Have women gone mad?
Well, again, substitute women for feminists.
It all makes sense.
Anyway, Shush, I'll see you in the mass graves.
George is back and says, if they assume kill all men is an actual wish, they are deluded.
How often do feminists scorn man-killing rampages?
Well, until you form the feminist Gestapo, not very often.
Afterwards, well, you do say kill all men an awful lot.
It seems to be your entire manifesto at the moment.
And I'm sorry, but if you're not going to address the trade deficit, I'm not going to vote for you.
Primary Shark has already assumed the mantle of general of the feminist armies and says, it's down to class and race wards, him.
Well, the white guys are going to lose and I'm happy about that.
Me.
In real life.
Kill all men.
Just before she sliced his head off with a katana.
If it does come down to race wars between everyone and white people, who's got the experience here?
I mean, if I was a betting man, Elliot de Baudard is clearly going to be chief surgeon, because she hasn't killed anyone so far, but she's put one guy in hospital and one guy in the infirmary.
I don't know why the infirmaries won't be located at the hospitals in the new feminist regime, but I am sure that her failures as a healer are going to be because of reasons that are just deeply misogynistic.

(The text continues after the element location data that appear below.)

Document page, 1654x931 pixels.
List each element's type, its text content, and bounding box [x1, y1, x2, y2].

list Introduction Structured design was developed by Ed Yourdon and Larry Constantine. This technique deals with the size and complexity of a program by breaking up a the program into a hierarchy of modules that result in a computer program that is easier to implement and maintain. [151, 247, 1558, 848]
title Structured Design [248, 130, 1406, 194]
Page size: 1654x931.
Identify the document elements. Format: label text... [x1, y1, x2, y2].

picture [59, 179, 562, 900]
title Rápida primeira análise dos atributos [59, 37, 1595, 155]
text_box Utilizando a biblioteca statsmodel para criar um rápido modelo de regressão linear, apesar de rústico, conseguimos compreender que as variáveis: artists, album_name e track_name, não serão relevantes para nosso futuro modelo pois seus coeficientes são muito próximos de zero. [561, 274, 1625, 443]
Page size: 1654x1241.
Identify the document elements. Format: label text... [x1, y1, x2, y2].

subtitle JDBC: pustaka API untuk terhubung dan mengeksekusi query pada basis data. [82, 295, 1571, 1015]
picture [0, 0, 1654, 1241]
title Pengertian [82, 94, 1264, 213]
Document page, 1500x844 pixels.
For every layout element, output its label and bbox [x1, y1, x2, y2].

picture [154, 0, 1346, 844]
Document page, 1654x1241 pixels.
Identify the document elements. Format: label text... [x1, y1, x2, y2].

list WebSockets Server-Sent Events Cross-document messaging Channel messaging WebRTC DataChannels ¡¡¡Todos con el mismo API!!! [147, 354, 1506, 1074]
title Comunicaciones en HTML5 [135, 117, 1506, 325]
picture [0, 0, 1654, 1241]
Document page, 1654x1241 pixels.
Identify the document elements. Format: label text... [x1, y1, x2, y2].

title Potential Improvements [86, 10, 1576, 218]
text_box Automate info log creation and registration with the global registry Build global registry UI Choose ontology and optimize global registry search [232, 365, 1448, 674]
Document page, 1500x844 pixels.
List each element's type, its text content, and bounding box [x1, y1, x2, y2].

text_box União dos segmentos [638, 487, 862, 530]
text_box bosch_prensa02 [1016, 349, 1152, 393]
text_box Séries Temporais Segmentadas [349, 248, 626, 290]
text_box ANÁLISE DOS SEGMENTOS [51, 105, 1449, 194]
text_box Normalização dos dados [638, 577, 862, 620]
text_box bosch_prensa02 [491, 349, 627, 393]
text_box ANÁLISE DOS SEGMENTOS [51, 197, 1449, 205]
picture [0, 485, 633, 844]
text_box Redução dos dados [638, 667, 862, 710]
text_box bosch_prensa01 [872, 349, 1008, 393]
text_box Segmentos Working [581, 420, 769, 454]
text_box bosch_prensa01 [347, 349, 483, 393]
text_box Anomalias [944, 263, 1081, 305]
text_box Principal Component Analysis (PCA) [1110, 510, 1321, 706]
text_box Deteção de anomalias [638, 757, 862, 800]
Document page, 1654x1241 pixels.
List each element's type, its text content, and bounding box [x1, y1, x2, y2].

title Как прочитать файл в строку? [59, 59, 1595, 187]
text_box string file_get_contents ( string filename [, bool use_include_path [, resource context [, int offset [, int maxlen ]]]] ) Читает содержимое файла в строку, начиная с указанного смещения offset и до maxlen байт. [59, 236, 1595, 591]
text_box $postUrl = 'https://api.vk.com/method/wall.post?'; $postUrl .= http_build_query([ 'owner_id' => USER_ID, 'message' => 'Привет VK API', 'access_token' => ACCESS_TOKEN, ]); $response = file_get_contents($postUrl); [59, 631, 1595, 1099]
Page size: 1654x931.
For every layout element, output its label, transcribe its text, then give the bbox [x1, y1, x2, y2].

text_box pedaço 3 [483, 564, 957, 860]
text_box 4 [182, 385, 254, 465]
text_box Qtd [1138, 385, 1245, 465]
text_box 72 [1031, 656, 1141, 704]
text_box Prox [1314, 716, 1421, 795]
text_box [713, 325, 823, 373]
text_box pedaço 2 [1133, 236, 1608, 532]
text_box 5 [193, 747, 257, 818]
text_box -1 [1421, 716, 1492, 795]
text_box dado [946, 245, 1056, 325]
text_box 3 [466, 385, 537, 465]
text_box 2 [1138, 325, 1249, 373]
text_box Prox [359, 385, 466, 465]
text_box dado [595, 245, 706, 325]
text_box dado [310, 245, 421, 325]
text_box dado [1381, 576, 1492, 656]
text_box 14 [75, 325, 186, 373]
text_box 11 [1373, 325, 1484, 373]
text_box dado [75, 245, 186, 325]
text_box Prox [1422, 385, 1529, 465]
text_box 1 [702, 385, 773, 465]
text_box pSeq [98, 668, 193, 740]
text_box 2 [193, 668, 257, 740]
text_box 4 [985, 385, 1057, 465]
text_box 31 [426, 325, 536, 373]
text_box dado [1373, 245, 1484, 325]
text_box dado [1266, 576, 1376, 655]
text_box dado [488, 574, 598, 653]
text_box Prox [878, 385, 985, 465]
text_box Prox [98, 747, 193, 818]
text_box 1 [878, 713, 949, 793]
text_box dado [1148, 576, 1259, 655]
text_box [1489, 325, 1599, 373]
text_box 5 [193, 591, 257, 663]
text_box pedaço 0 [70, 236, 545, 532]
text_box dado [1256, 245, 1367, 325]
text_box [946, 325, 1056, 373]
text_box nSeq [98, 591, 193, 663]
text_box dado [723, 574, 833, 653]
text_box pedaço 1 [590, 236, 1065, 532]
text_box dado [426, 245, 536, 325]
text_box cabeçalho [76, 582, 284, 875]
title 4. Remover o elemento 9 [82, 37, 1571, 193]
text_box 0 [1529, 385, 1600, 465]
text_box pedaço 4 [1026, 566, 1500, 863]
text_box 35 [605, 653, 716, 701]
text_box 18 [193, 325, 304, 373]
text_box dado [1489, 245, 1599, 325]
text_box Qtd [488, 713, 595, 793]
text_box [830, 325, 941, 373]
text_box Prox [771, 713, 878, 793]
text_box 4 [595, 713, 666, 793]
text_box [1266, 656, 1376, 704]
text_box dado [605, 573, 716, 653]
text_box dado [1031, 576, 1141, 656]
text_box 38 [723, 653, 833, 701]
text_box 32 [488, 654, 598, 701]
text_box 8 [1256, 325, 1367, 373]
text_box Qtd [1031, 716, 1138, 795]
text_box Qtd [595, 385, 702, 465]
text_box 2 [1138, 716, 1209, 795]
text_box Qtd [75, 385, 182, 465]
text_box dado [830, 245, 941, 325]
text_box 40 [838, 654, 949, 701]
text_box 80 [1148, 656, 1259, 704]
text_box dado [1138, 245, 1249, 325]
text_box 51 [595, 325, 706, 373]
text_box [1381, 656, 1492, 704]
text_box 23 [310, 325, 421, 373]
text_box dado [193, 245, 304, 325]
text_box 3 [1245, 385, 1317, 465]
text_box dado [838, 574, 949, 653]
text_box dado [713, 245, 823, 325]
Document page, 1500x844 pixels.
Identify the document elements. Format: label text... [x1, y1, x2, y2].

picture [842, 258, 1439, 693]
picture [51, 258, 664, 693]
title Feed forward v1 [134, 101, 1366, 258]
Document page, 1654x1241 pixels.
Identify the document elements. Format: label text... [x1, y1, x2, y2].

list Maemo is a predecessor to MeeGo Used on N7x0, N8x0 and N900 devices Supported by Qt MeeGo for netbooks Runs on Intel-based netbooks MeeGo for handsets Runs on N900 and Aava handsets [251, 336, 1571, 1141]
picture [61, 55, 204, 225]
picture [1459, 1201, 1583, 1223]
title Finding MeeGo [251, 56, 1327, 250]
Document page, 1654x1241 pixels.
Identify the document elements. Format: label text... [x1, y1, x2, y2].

Don't think that science and technology are going to be ignored because there's no men to do it anymore.
Janine Abdul Khalik is going to found the first truly feminist university and she will advance technology and mutate the XY chromosomes to XX in the womb.
kill all men before they are even men.
The future is now.
What a great time to be alive Mason Goebbels McCann, Minister of Propaganda, says Men of Twitter, the difference between kill all men and kill all women is that there are people genuinely working on the latter.
Yeah, I think that they're currently on Twitter now, setting the groundwork and organising a fascist network openly in public, saying hey, we're going to kill all women.
I think it's the men doing that.
The feminist regime is naturally going to incorporate an absolute monarch, who will naturally be a corpulent eating machine, who will occasionally pause from her ceaseless quest for genocide, to utter from her mawed mouth, I have grown happy and strong from the blood of MRAs.
Kill all men and then proceed to stuff bloody chunks of men into her mouth, while the servants all gather round and bow down, chanting, Miss Andreist Queen, Miss Andreist Queen.
However, Mikey here comes along to ruin the fun by pointing out the obvious truth of it.
Kill all men is hilarious because women brackets, feminists, could never pull it off.